Se Tinhorão busca a relação entre literatura e história, e entre literatura e música, outros autores também o fazem nesta revista. Afinal é uma revista de literatura, e a abordagem da canção aparece aqui a propósito de sua intersecção com a literatura. Por isso Renata Mancini analisa literariamente a canção Homenagem ao malandro de Chico Buarque e a contrapõe à técnica literária usada para construir o romance Estorvo (p. 144-165). A autora mostra a indeterminação como elemento constituinte em ambas as obras – o que é a grande malandragem de Chico Buarque como compositor e escritor. Outro romance de Chico Buarque (Budapeste) é resenhado por Zsoze Mikhail (p. 394 – 397).

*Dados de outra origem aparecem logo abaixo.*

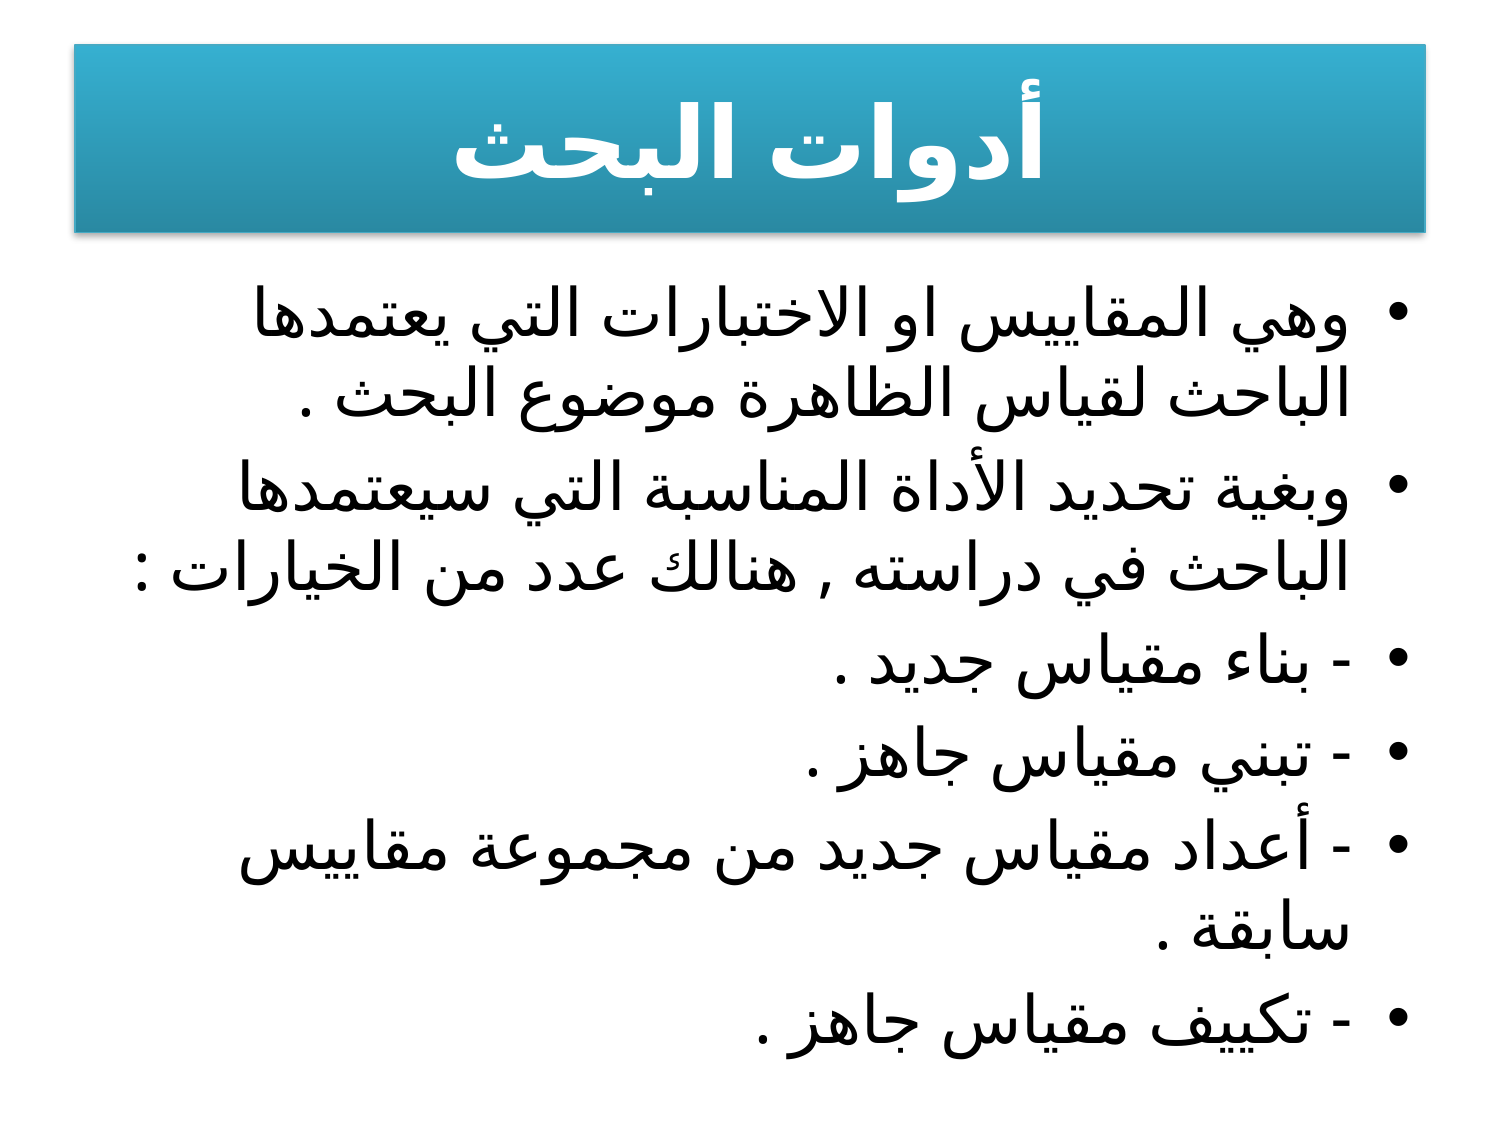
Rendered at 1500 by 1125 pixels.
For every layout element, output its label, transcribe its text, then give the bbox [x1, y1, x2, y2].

list وهي المقاييس او الاختبارات التي يعتمدها الباحث لقياس الظاهرة موضوع البحث . وبغية تحديد الأداة المناسبة التي سيعتمدها الباحث في دراسته , هنالك عدد من الخيارات : - بناء مقياس جديد . - تبني مقياس جاهز . - أعداد مقياس جديد من مجموعة مقاييس سابقة . - تكييف مقياس جاهز . [75, 262, 1425, 1005]
title أدوات البحث [74, 44, 1426, 233]
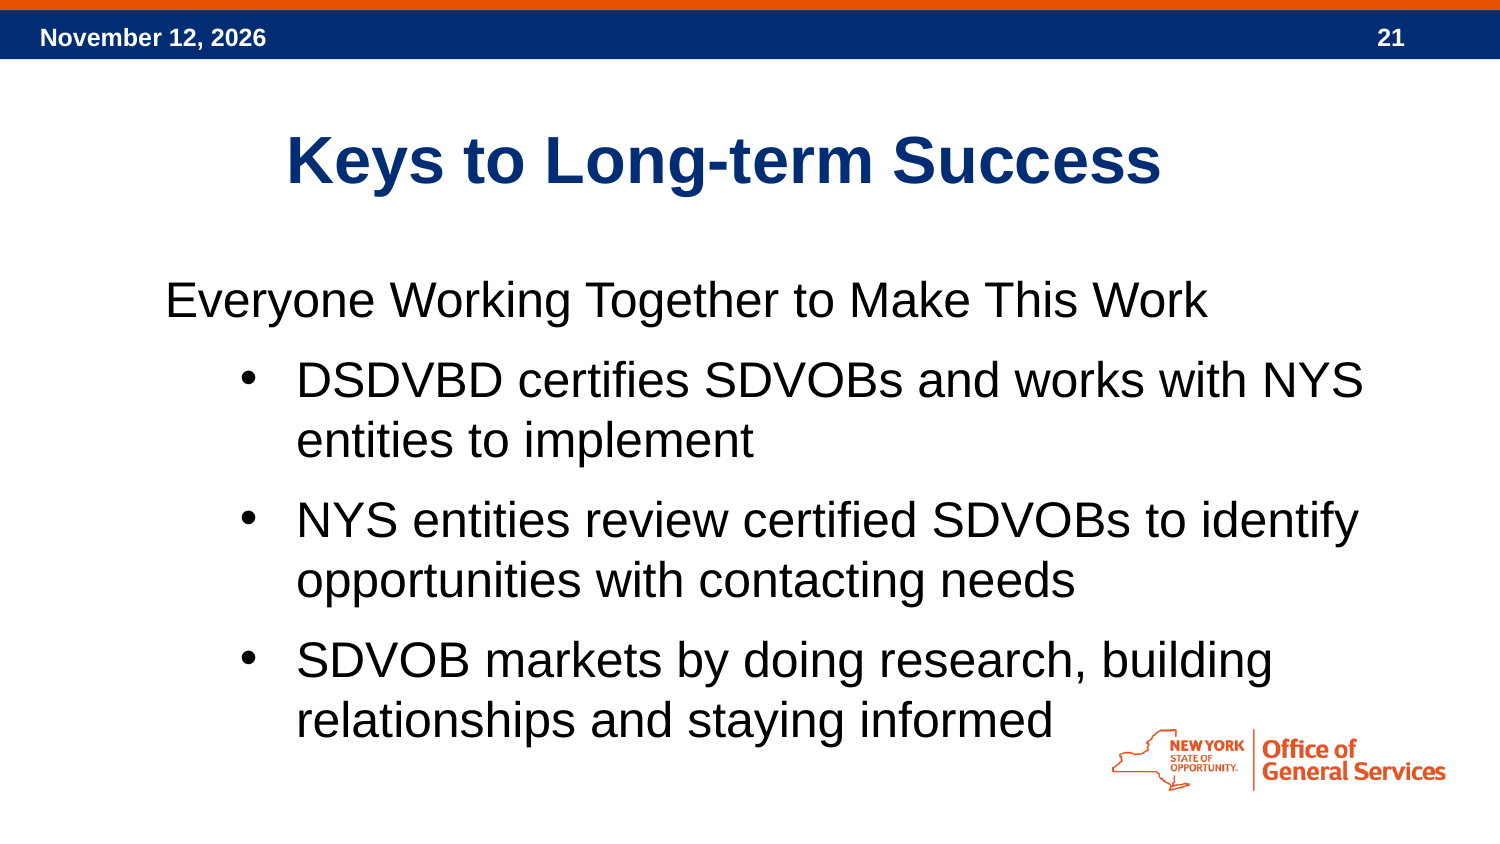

A relação entre literatura e música continua a ser explorada nos texto de Ulisses Infante, que analisa a música popular brasileira vista pelos olhos do escritor modernista Murilo Miranda (p. 228-270). Infante demonstra como os escritores modernistas podem ser um grande filão para entender a constituição da música popular nacional. Bons exemplos do que Infante analisa estão aqui e aqui.

Maurício de Carvalho Teixeira mostra em O avesso do folclore (p. 271-282) como um dos grandes escritores brasileiros – Mário de Andrade, que tinha também um claro programa estético para construir uma música brasileira de concerto, dialogava com a nova música popular urbana que vinha surgindo gravada em fonogramas. Mário de Andrade pensava o fonograma como uma ferramenta de registro do material folclórico que deveria ser coletado/preservado/reelaborado pelos intelectuais. Mas não esperava nem desejava que ele tornasse o que se tornou – um veículo comercial e difusor de uma música com a qual o escritor não tinha traquejo para lidar.

Transformar literatura em canção também pode ser um exercício interessante, como fazem Cláudio Henrique Sales Andrade – ao analisar uma poesia de Patativa de Assaré em forma de desafio de cantadores (p. 181-214), Luis Roncari – comentando a importância central de uma canção ouvida por Riobaldo em Grande sertão veredas (p. 283-295), ou ainda Alcides Villaça, que encontra a música adormecida na poesia Canção dos sinos de Manuel Bandeira (p. 296-301)

A relação entre música e literatura também pode ser feita pelo viés da antropologia, como faz João Camillo Pena em sua resenha que contrapõe os dois estudos de Hermano Viana – sobre o funk e sobre o samba. O autor da resenha confronta uma visão excessivamente conciliadora em Viana, quando propõe o samba como encontro de diferentes grupos étnicos e sociais, e como paradigma da mestiçagem ao estilo do que propunha Gilberto Freire como a grande marca do Brasil. Pena acredita que os conflitos e violências embutidos no processo não precisam e não podem ser omitidos na questão.

Walter Garcia, que já ficou conhecido por um livro que escreveu sobre João Gilberto, também faz uma abordagem antropológica do Racinonais MC’s, fazendo um convite ao conhecimento da obra cancional/literária deste grupo de rap paulista.

O número da revista é enriquecido por outros textos poéticos de Alice Ruiz (p. 80-84), Antonio Cícero (p. 302-303) e Carlos Rennó (p. 409-411), todos de alguma forma relacionados à canção. Outras resenhas incluídas no volume são a de A era dos festivais de Zuza Homem de Melo, por Joaquim Alves Aguiar (p. 382-386), a de Tropicalista lenta luta de Tom Zé, feita por Daniel Sampaio Augusto (p. 387-393) e a de Eu não sou cachorro não de Paulo César de Araújo, feita por Marcos Napolitano (p. 378-381). Há ainda um apêndice sobre os acervos e a preservação da música popular, escrito por José Geraldo Vinci de Moraes (p. 400-406). E finalmente o começo: o ponto alto da revista é o texto de José Miguel Wisnik sobre o conto Um homem célebre, de Machado de Assis.